THE Pastoralists and Graziers Association (PGA) wants clarification on whether an agreement between AWB International (AWBI) and AWB Ltd (AWBL) indemnified AWBL against any losses resulting from their separation.
PGA Western Graingrowers chairman Leon Bradley said provisions of the agreement could be critical to the future of Australia's wheat industry as it struggled to restructure after the Cole oil-for-food (OFF) inquiry.
"Grains Council of Australia (GCA) should be aware of this agreement, which could prove a serious impediment to achieving independence for AWBI," Mr Bradley said.
But the GCA was unable to respond to inquiries from Farm Weekly before it went to press.
Mr Bradley said AWBI director Chris Moffet had said AWBI would not be liable for any of the expected $16 million legal costs from the Cole inquiry, but this claim had not been endorsed by AWBI chairman Ian Donges.
"This confirms our concerns over the existence of an AWBI and AWBL agreement and the degree of protection it offers AWBL," Mr Bradley said.
"We contend that WA director Chris Moffet, GCA and its WA affiliate WA Farmers, as well as the remaining directors of both AWBI and AWBL, have an obligation to wheat growers to disclose the terms of this arrangement."
AWB media adviser Christian Sealey said an agreement did exist between the two companies, but it did not specifically indemnify parent body AWBL for any costs stemming from the separation of its subsidiary AWBI.
Mr Sealey said that if the two companies separated the agreement allowed the AWBL and AWBI boards to negotiate the costs to AWBL from not being able to provide services to AWBI.
The agreement did not specify any amount to be paid," Mr Sealey said.

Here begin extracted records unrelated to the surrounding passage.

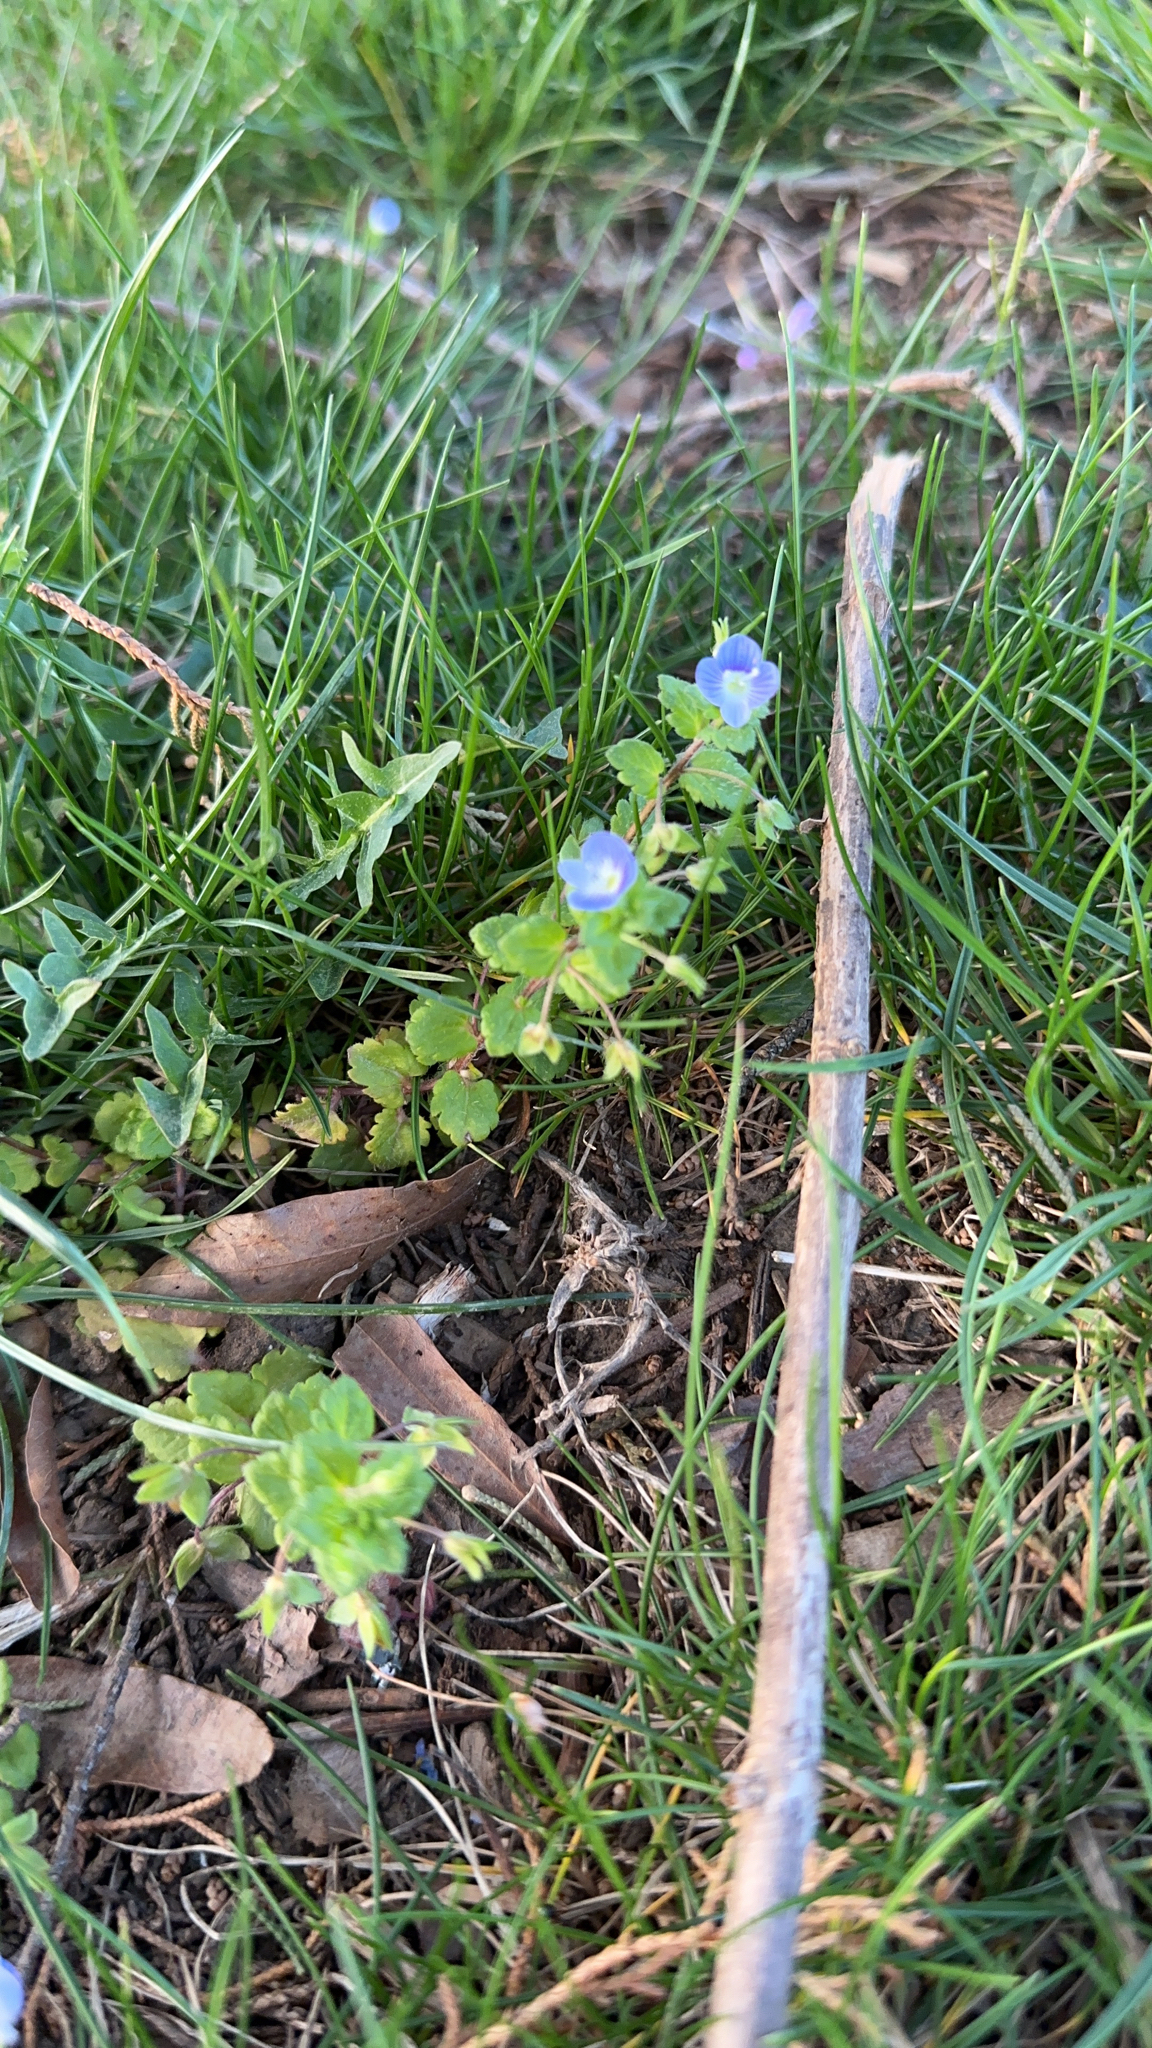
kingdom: Plantae
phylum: Tracheophyta
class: Magnoliopsida
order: Lamiales
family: Plantaginaceae
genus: Veronica
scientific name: Veronica persica
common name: Common field-speedwell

Mr Bradley also said the resignations of AWB executives Jim Cooper and Richard Fuller on April 12, in the wake of managing director Andrew Lindberg's departure, foreshadowed an increasing accountability test for all AWB directors and staff.
"We note that the AWB staff spokesman, who for the past six years has been responsible for issuing all of the media denials of AWB involvement in the OFF scandal, is still defending AWB's infamous role as executives depart and the legal challenges roll in," Mr Bradley said.
Mr Bradley was referring to AWB spokesman Peter McBride, who said he was angry at such an accusation and denied having any knowledge of AWB's payment of kickbacks to Iraq until the Cole inquiry.
Meanwhile, Mr Bradley said the matter of AWBL's legal liability had intensified this week with a major US bank suing AWB's US subsidiary for $48m over its ties with Indonesian importers.
He said the US Standard Chartered Bank was accusing AWB of involvement in non-transparent financial deals with defaulting Indonesian importers that caused the bank substantial losses.
Mr Bradley said the action related to six contracts for soybeans signed by AWB USA with three Indonesian importers in 2003-04 and that the case was due to be heard in the US in July.
"AWB has already cut its profit guidance for 2005-06 partly because of an estimated $16m cost for the Cole inquiry, and we have yet to measure the cost of losing wheat sales to Iraq and other customers," he said.
"The cost of further legal actions such as the Indonesian default and possible action by Iraq to recover the $300m AWB paid to Alia would be well beyond the resources of Australian wheat growers."